=== Work order ===
Copy out the data below as written; omit any images.

=== Data supplied ===

+ + + +

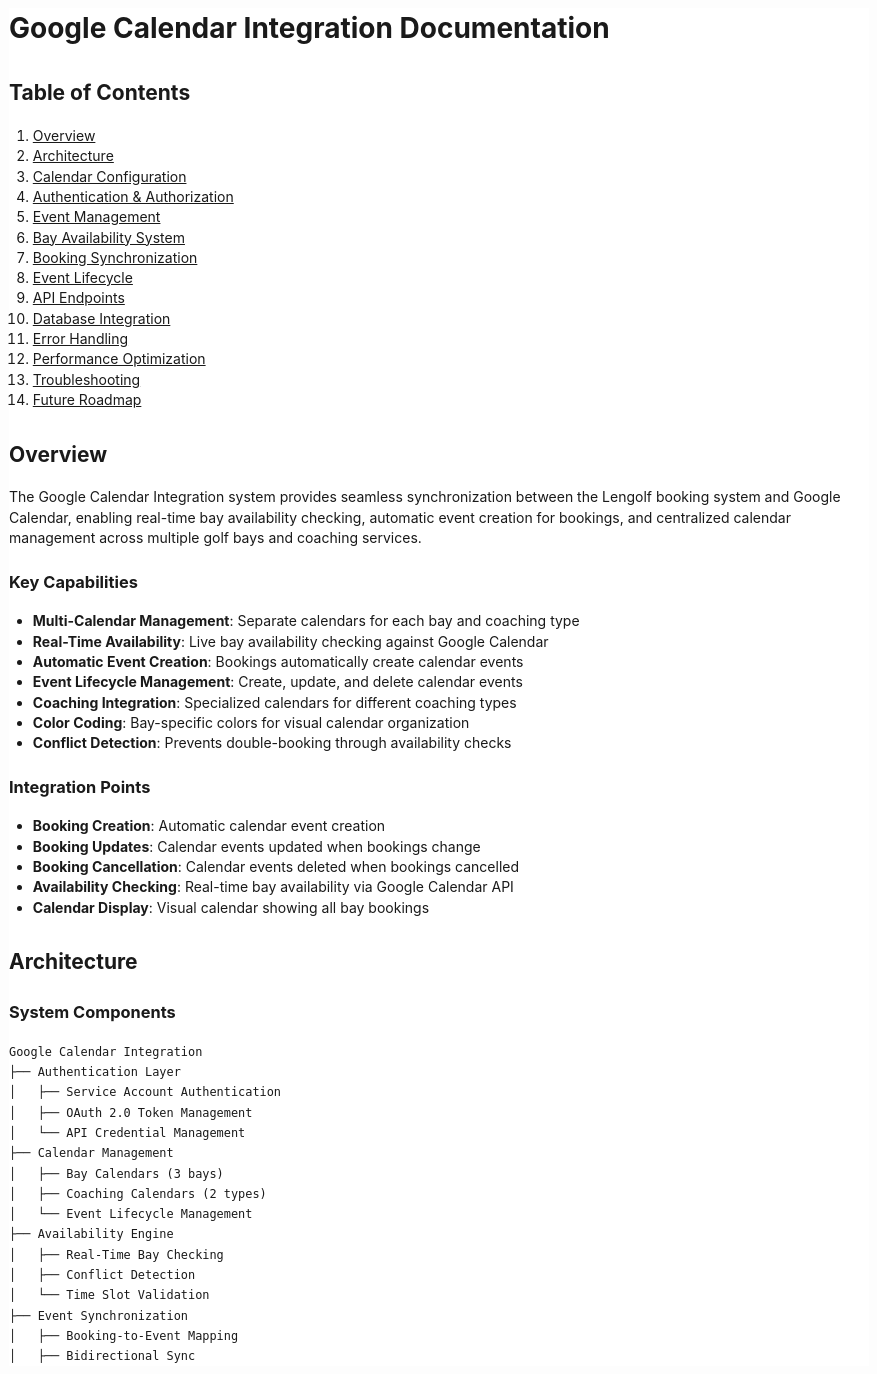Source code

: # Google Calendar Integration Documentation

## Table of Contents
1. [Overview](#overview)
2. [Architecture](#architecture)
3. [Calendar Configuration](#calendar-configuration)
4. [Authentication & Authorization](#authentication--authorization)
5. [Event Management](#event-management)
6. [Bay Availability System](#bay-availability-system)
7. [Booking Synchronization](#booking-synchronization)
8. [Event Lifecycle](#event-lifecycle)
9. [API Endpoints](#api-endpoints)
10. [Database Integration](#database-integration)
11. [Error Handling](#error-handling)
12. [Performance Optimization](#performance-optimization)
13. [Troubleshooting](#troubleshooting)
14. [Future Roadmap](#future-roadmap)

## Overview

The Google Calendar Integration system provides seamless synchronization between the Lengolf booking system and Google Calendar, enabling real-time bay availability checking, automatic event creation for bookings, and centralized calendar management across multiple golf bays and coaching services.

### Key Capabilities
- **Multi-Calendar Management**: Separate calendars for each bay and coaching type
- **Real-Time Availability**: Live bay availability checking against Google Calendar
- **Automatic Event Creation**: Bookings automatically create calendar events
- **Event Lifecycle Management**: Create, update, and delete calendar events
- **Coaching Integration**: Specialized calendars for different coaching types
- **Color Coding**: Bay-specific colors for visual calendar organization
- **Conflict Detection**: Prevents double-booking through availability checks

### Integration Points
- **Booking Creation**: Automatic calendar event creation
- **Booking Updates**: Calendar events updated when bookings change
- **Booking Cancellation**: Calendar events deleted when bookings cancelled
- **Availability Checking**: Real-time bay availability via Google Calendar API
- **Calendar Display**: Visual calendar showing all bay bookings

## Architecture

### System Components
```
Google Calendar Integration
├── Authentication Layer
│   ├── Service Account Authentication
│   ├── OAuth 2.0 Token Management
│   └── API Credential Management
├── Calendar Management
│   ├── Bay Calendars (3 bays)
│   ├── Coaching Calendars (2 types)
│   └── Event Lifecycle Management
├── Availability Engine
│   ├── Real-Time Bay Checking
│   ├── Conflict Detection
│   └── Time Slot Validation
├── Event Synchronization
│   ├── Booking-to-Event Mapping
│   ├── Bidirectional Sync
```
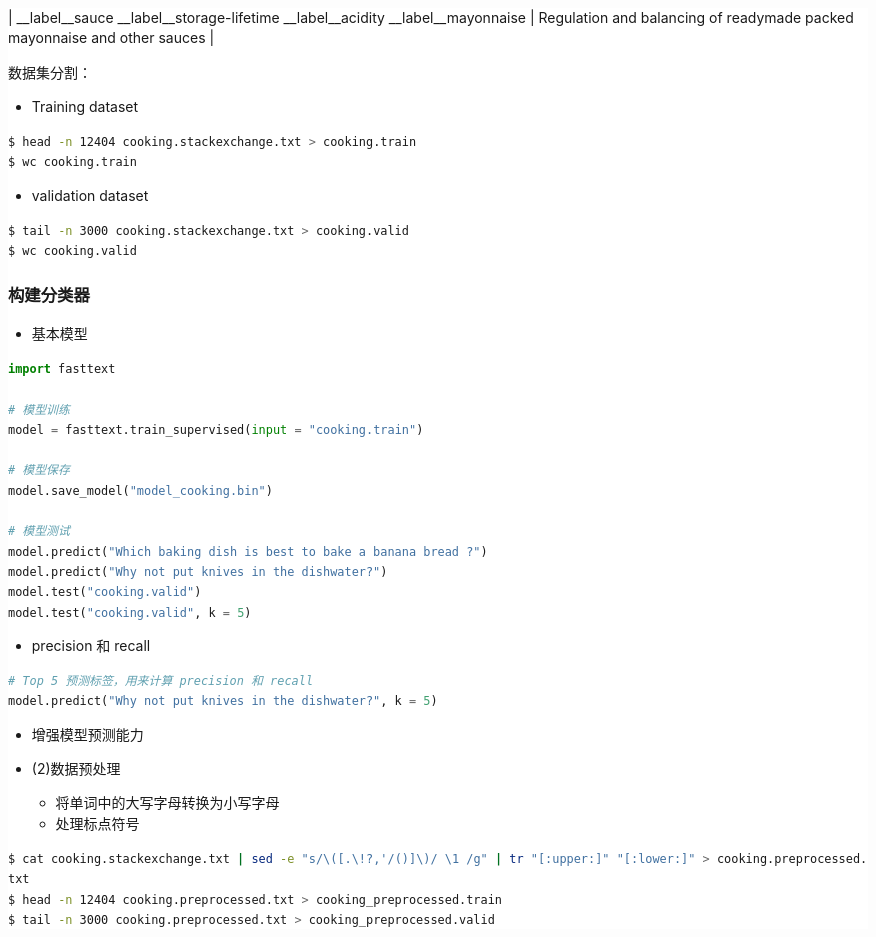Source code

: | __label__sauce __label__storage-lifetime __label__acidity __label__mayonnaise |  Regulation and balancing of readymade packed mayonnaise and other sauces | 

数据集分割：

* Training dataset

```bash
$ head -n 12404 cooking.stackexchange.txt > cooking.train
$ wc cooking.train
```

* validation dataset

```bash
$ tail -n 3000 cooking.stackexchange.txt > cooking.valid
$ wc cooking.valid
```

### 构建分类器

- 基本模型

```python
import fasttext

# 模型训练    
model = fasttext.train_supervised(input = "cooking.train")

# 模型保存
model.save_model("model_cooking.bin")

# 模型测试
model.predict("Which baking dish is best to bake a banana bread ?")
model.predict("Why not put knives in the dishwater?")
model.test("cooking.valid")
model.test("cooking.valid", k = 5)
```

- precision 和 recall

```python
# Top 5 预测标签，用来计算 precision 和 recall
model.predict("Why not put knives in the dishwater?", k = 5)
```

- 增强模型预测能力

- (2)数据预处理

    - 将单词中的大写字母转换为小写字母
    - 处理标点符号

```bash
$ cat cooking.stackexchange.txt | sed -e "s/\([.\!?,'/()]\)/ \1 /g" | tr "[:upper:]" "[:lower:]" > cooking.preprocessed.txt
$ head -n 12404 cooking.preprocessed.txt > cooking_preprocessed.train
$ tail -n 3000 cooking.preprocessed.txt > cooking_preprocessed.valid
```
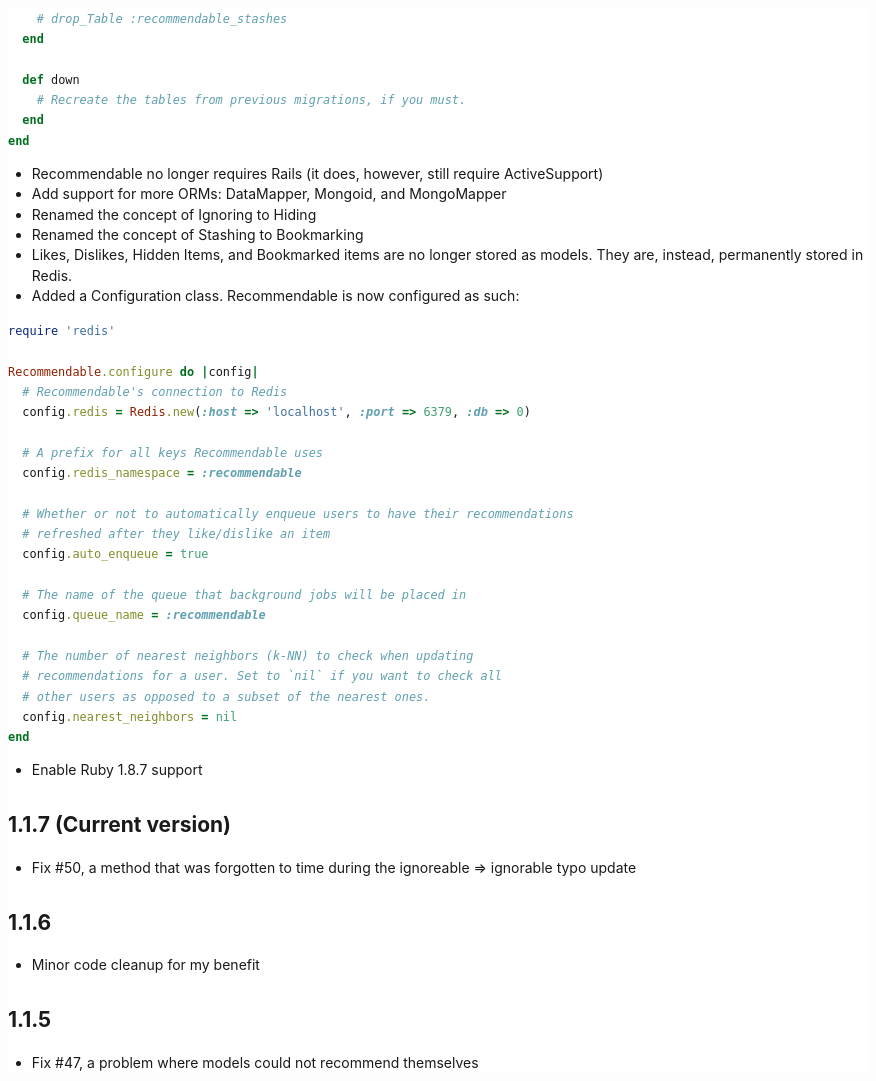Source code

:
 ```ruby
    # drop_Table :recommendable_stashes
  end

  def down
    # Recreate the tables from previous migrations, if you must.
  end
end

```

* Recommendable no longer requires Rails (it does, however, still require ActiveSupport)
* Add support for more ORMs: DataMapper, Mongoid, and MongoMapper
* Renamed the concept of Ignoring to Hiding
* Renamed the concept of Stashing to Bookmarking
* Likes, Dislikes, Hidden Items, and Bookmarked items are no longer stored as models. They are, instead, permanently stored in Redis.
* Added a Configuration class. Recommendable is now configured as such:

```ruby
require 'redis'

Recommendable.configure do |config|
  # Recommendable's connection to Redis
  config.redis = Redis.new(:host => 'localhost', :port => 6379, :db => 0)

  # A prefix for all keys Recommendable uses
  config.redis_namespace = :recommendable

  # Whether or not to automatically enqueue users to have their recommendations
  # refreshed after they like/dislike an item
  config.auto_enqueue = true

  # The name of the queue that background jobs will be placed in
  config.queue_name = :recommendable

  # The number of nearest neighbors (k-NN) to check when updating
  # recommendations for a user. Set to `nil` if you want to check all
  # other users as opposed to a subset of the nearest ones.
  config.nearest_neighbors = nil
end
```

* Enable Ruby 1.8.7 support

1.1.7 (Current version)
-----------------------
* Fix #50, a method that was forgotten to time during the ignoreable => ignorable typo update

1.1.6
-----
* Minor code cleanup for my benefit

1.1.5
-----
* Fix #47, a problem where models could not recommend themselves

+ + + +

=== Answer for this exercise ===
Source code

: # Google Calendar Integration Documentation

## Table of Contents
1. [Overview](#overview)
2. [Architecture](#architecture)
3. [Calendar Configuration](#calendar-configuration)
4. [Authentication & Authorization](#authentication--authorization)
5. [Event Management](#event-management)
6. [Bay Availability System](#bay-availability-system)
7. [Booking Synchronization](#booking-synchronization)
8. [Event Lifecycle](#event-lifecycle)
9. [API Endpoints](#api-endpoints)
10. [Database Integration](#database-integration)
11. [Error Handling](#error-handling)
12. [Performance Optimization](#performance-optimization)
13. [Troubleshooting](#troubleshooting)
14. [Future Roadmap](#future-roadmap)

## Overview

The Google Calendar Integration system provides seamless synchronization between the Lengolf booking system and Google Calendar, enabling real-time bay availability checking, automatic event creation for bookings, and centralized calendar management across multiple golf bays and coaching services.

### Key Capabilities
- **Multi-Calendar Management**: Separate calendars for each bay and coaching type
- **Real-Time Availability**: Live bay availability checking against Google Calendar
- **Automatic Event Creation**: Bookings automatically create calendar events
- **Event Lifecycle Management**: Create, update, and delete calendar events
- **Coaching Integration**: Specialized calendars for different coaching types
- **Color Coding**: Bay-specific colors for visual calendar organization
- **Conflict Detection**: Prevents double-booking through availability checks

### Integration Points
- **Booking Creation**: Automatic calendar event creation
- **Booking Updates**: Calendar events updated when bookings change
- **Booking Cancellation**: Calendar events deleted when bookings cancelled
- **Availability Checking**: Real-time bay availability via Google Calendar API
- **Calendar Display**: Visual calendar showing all bay bookings

## Architecture

### System Components
```
Google Calendar Integration
├── Authentication Layer
│   ├── Service Account Authentication
│   ├── OAuth 2.0 Token Management
│   └── API Credential Management
├── Calendar Management
│   ├── Bay Calendars (3 bays)
│   ├── Coaching Calendars (2 types)
│   └── Event Lifecycle Management
├── Availability Engine
│   ├── Real-Time Bay Checking
│   ├── Conflict Detection
│   └── Time Slot Validation
├── Event Synchronization
│   ├── Booking-to-Event Mapping
│   ├── Bidirectional Sync
```
Source code

: | __label__sauce __label__storage-lifetime __label__acidity __label__mayonnaise |  Regulation and balancing of readymade packed mayonnaise and other sauces | 

数据集分割：

* Training dataset

```bash
$ head -n 12404 cooking.stackexchange.txt > cooking.train
$ wc cooking.train
```

* validation dataset

```bash
$ tail -n 3000 cooking.stackexchange.txt > cooking.valid
$ wc cooking.valid
```

### 构建分类器

- 基本模型

```python
import fasttext

# 模型训练    
model = fasttext.train_supervised(input = "cooking.train")

# 模型保存
model.save_model("model_cooking.bin")

# 模型测试
model.predict("Which baking dish is best to bake a banana bread ?")
model.predict("Why not put knives in the dishwater?")
model.test("cooking.valid")
model.test("cooking.valid", k = 5)
```

- precision 和 recall

```python
# Top 5 预测标签，用来计算 precision 和 recall
model.predict("Why not put knives in the dishwater?", k = 5)
```

- 增强模型预测能力

- (2)数据预处理

    - 将单词中的大写字母转换为小写字母
    - 处理标点符号

```bash
$ cat cooking.stackexchange.txt | sed -e "s/\([.\!?,'/()]\)/ \1 /g" | tr "[:upper:]" "[:lower:]" > cooking.preprocessed.txt
$ head -n 12404 cooking.preprocessed.txt > cooking_preprocessed.train
$ tail -n 3000 cooking.preprocessed.txt > cooking_preprocessed.valid
```
Source code

:
 ```ruby
    # drop_Table :recommendable_stashes
  end

  def down
    # Recreate the tables from previous migrations, if you must.
  end
end

```

* Recommendable no longer requires Rails (it does, however, still require ActiveSupport)
* Add support for more ORMs: DataMapper, Mongoid, and MongoMapper
* Renamed the concept of Ignoring to Hiding
* Renamed the concept of Stashing to Bookmarking
* Likes, Dislikes, Hidden Items, and Bookmarked items are no longer stored as models. They are, instead, permanently stored in Redis.
* Added a Configuration class. Recommendable is now configured as such:

```ruby
require 'redis'

Recommendable.configure do |config|
  # Recommendable's connection to Redis
  config.redis = Redis.new(:host => 'localhost', :port => 6379, :db => 0)

  # A prefix for all keys Recommendable uses
  config.redis_namespace = :recommendable

  # Whether or not to automatically enqueue users to have their recommendations
  # refreshed after they like/dislike an item
  config.auto_enqueue = true

  # The name of the queue that background jobs will be placed in
  config.queue_name = :recommendable

  # The number of nearest neighbors (k-NN) to check when updating
  # recommendations for a user. Set to `nil` if you want to check all
  # other users as opposed to a subset of the nearest ones.
  config.nearest_neighbors = nil
end
```

* Enable Ruby 1.8.7 support

1.1.7 (Current version)
-----------------------
* Fix #50, a method that was forgotten to time during the ignoreable => ignorable typo update

1.1.6
-----
* Minor code cleanup for my benefit

1.1.5
-----
* Fix #47, a problem where models could not recommend themselves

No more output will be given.